I’ve just finished Wildman, by j.c. geiger, and it’s excellent.
It’s about a teenage boy named Lance, who’s about to graduate as class valedictorian and head off to business school. Then his car breaks down in the middle of nowhere, and he finds himself wrapped up in a society of small-town teens, most of them lost in their own unique ways.
As the days pass, Lance gets increasingly urgent calls from his mom and his girlfriend, but finds himself unable to leave this new place, where he can be and do almost anything… pull a knife on someone, jump a train, sleep with an artist…
And while you can predict from the very first pages that Lance isn’t going back, the story takes all sorts of unexpected turns.
There are plenty of themes in Wildman — choosing your own path for the future, navigating family expectations, balancing art dreams with practical life demands — that overlap with the ideas in Prince of Pot. Which is all particularly convenient because J.C. Geiger and I are speaking on a panel together this month in St. Louis, as part of the ALAN Workshop for the NCTE (the National Council of Teachers of English).
Hopefully my plane doesn’t break down along the way, leaving me stranded in the backwoods. If it does, I’m totally jumping a train.
I’ve discovered the ideal way to reconnect. You write a young adult novel set in your hometown, and then you include situations that your high-school friends recognize.
The Creston Valley Advance published an article a few weeks ago about Prince of Pot. Since then, I’ve received messages from someone who remembers particular hot tub incidents, a man who — twenty-five years ago — served as the Tic Tac repository in a Twin Bays truth-or-dare game, and a friend who may have once “borrowed” a car from the local dealership. The keys had been left inside, and that was all the excuse she needed.

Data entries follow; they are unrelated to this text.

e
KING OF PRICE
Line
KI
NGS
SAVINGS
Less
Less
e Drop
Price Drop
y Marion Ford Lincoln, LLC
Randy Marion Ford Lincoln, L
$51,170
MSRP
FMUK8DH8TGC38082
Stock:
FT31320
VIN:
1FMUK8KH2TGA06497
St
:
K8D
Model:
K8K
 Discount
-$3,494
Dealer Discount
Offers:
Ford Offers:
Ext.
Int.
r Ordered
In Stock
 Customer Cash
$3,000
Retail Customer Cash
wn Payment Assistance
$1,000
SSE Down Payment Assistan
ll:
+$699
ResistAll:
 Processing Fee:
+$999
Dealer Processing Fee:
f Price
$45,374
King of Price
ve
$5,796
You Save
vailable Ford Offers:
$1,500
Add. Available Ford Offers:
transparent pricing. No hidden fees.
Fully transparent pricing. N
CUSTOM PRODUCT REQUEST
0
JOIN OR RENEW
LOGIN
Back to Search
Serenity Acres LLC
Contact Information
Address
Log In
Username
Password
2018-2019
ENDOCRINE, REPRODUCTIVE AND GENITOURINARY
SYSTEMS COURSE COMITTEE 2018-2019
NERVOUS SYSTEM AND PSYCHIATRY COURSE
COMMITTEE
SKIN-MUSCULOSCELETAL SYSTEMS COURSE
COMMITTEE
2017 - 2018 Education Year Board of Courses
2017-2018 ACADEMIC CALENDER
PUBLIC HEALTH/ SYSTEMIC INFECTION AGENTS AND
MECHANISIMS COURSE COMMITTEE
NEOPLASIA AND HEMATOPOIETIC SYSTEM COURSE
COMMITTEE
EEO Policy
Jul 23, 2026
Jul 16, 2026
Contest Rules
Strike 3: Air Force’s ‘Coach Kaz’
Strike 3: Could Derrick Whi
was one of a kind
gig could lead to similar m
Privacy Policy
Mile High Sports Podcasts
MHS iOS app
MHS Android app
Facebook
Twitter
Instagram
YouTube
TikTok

(The funniest part of all this? My beta readers had so many questions about the truck-theft scene. Mainly, they thought it unrealistic that a dealership would leave keys in a vehicle overnight. Which just goes to show that those beta readers didn’t grow up in small towns. And that fact is stranger than fiction, always.)
I’m so glad I had wonderful, wild, daring, loving friends to get me through high school… and friends who will still read my books, all these years later!
My daughter made me a “how to survive being a writer with kids” package for my birthday, and it’s brilliant. I think she should patent it and start mass-production immediately.
Not only does it have emergency goodies inside, such as a magazine and oatmeal cookies, it has the best coupons ever:
And my personal favourite:
It’s so nice that someone understands me.
I looked after my two nephews, ages two and four, for the weekend. They are absolutely adorable, funny, and FULL of action.
As I collapsed on the bed at the end of Saturday, I said to my husband, “How did I do this for so many years? And how did I write books while doing it?”
He said, “Well, you didn’t really shower.”